• [EXERCISE BRIEF] From the entries below, output the line with "left eye: (783, 17)" and each following line up to and including the line with "left hip: (624, 120)", exactly as written.

• [RECORDS TO USE]
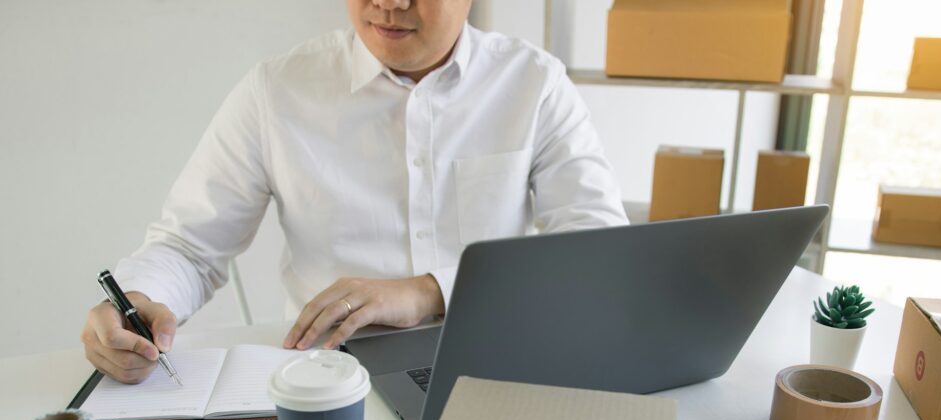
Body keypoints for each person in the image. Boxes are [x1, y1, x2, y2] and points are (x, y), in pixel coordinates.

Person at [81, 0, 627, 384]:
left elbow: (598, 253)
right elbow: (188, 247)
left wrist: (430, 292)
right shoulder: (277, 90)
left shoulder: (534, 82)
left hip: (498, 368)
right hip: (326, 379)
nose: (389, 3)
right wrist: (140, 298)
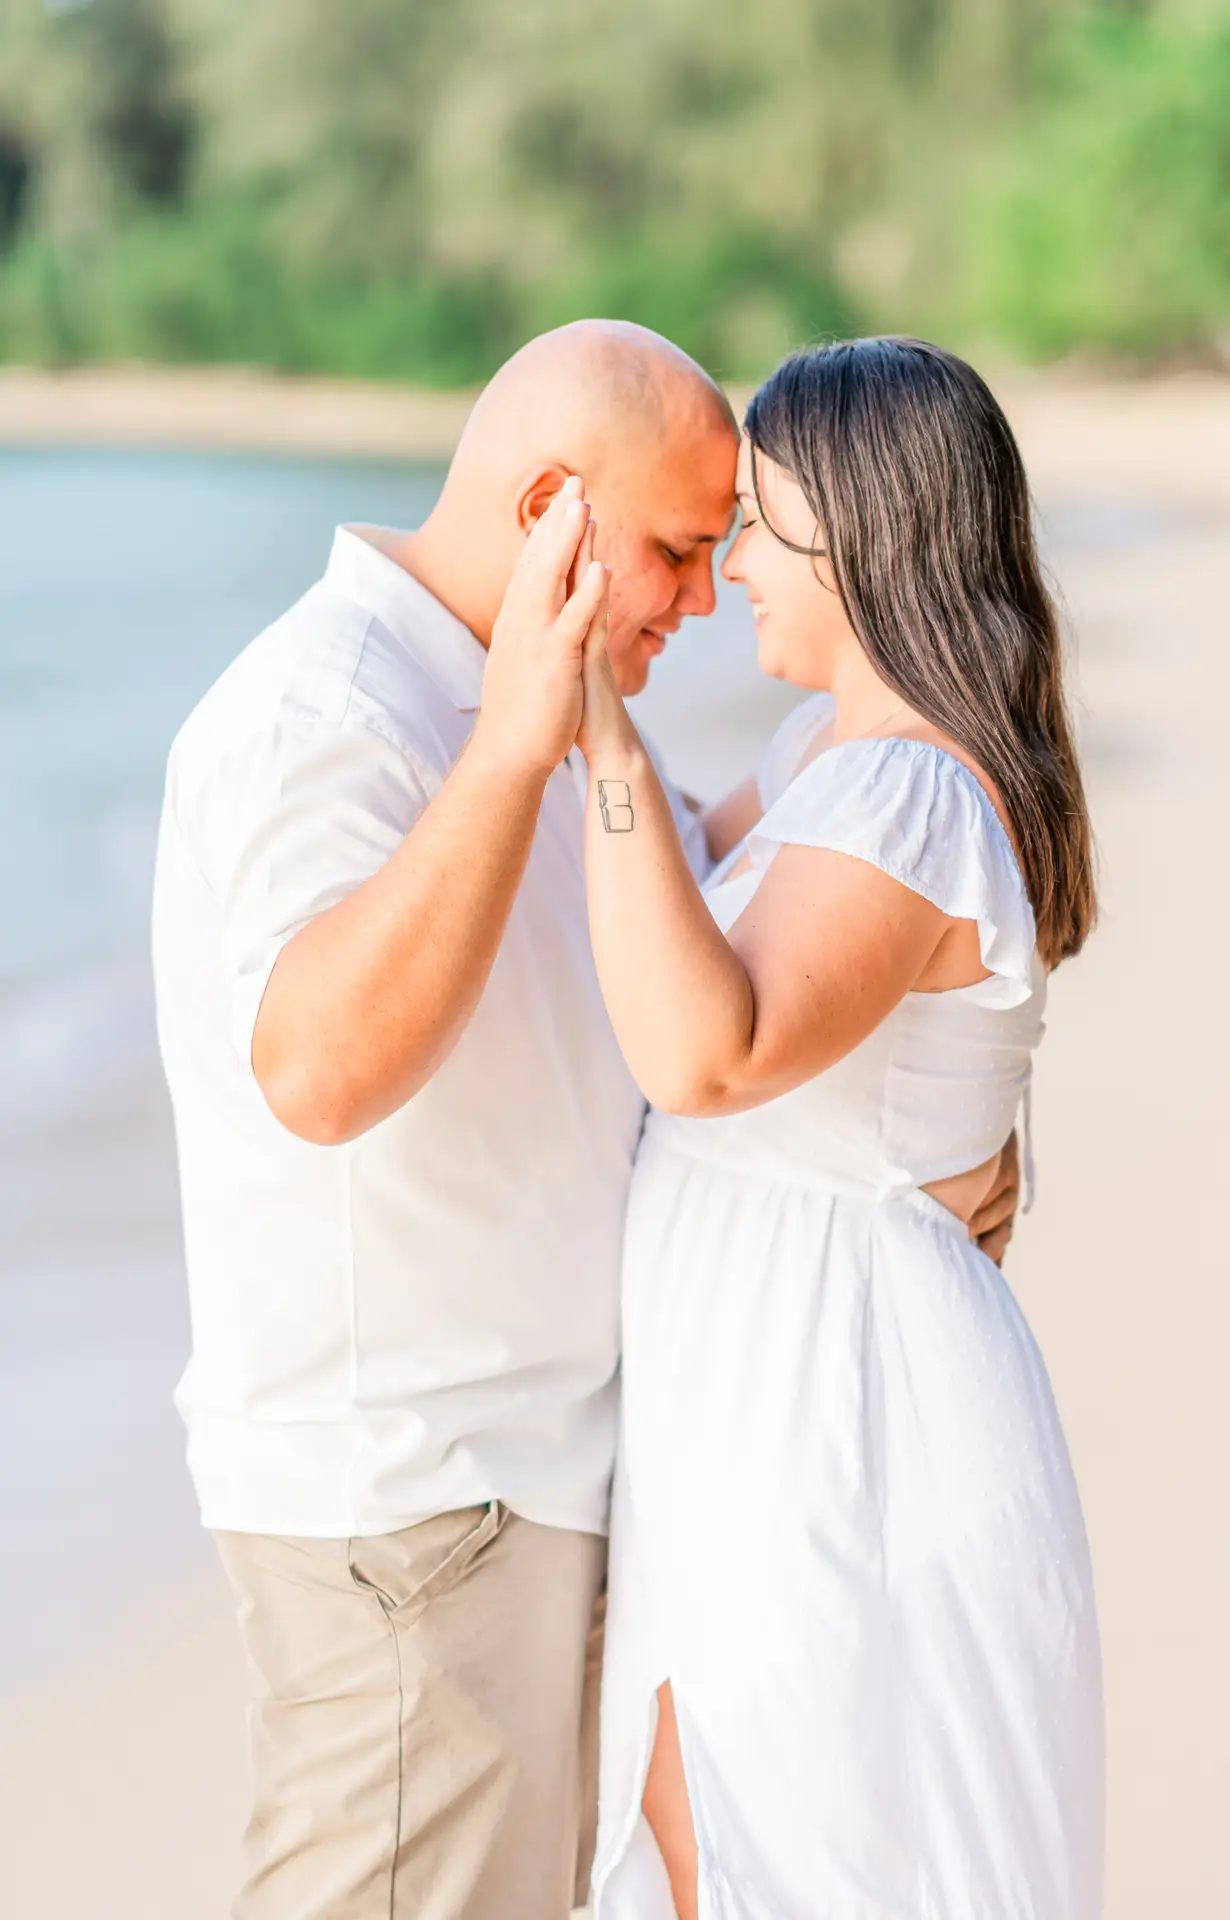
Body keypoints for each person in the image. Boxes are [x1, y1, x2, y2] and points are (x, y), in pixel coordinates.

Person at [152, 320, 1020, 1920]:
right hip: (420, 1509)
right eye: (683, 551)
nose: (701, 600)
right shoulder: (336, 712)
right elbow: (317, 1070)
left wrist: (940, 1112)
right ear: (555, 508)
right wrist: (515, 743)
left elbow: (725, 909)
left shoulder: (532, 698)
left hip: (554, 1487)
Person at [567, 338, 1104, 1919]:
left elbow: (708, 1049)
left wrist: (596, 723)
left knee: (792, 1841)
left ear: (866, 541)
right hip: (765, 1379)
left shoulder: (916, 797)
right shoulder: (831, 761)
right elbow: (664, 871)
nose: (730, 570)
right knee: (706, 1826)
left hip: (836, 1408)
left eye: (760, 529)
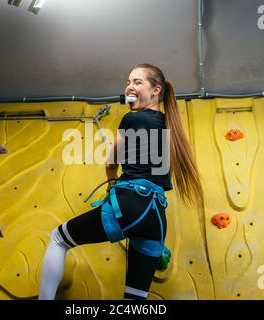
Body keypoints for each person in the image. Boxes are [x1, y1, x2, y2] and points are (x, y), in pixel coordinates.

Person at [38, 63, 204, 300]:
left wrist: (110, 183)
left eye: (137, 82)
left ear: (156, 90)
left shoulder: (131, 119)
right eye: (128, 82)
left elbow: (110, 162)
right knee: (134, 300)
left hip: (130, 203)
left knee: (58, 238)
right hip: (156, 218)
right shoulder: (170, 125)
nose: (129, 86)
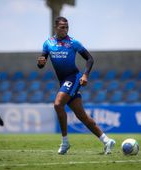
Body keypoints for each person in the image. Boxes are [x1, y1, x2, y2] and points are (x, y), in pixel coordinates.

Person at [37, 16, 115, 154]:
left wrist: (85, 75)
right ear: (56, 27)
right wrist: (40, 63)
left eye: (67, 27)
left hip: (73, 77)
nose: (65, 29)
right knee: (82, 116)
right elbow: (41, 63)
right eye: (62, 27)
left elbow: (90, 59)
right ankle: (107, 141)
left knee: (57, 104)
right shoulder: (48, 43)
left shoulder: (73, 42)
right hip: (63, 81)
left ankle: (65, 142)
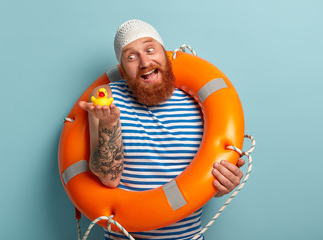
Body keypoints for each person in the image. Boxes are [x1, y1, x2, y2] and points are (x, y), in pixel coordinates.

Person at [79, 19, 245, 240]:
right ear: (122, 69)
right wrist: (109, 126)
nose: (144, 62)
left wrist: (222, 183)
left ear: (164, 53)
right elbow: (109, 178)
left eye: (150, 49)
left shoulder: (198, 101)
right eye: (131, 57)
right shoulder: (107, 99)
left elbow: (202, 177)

--

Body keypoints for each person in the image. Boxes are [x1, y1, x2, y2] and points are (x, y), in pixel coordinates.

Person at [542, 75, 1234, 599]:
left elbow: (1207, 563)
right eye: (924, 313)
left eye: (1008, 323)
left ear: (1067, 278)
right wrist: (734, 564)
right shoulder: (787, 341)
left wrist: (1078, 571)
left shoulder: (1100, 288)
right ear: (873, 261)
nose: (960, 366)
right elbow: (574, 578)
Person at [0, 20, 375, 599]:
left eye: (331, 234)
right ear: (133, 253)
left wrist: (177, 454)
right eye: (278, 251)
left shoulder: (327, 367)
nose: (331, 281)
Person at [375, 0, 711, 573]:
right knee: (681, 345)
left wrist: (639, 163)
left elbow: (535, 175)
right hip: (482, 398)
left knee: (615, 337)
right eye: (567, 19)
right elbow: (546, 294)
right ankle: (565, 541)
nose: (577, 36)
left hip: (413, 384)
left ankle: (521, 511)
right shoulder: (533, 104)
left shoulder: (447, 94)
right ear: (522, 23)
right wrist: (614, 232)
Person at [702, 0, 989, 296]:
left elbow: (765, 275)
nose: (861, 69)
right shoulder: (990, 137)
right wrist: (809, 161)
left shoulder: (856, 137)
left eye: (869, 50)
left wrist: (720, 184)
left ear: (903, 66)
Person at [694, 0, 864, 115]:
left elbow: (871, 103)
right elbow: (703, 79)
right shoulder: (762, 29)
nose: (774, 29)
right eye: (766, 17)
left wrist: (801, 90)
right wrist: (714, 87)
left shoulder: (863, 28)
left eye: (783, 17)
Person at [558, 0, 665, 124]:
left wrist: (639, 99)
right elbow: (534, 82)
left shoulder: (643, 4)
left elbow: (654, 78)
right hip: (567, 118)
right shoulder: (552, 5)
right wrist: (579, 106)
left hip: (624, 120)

• [EXERCISE RESPONSE]
left eye: (783, 17)
Person at [558, 0, 665, 124]:
left wrist: (639, 99)
right elbow: (534, 82)
left shoulder: (643, 4)
left elbow: (654, 78)
right hip: (567, 118)
right shoulder: (552, 5)
right wrist: (579, 106)
left hip: (624, 120)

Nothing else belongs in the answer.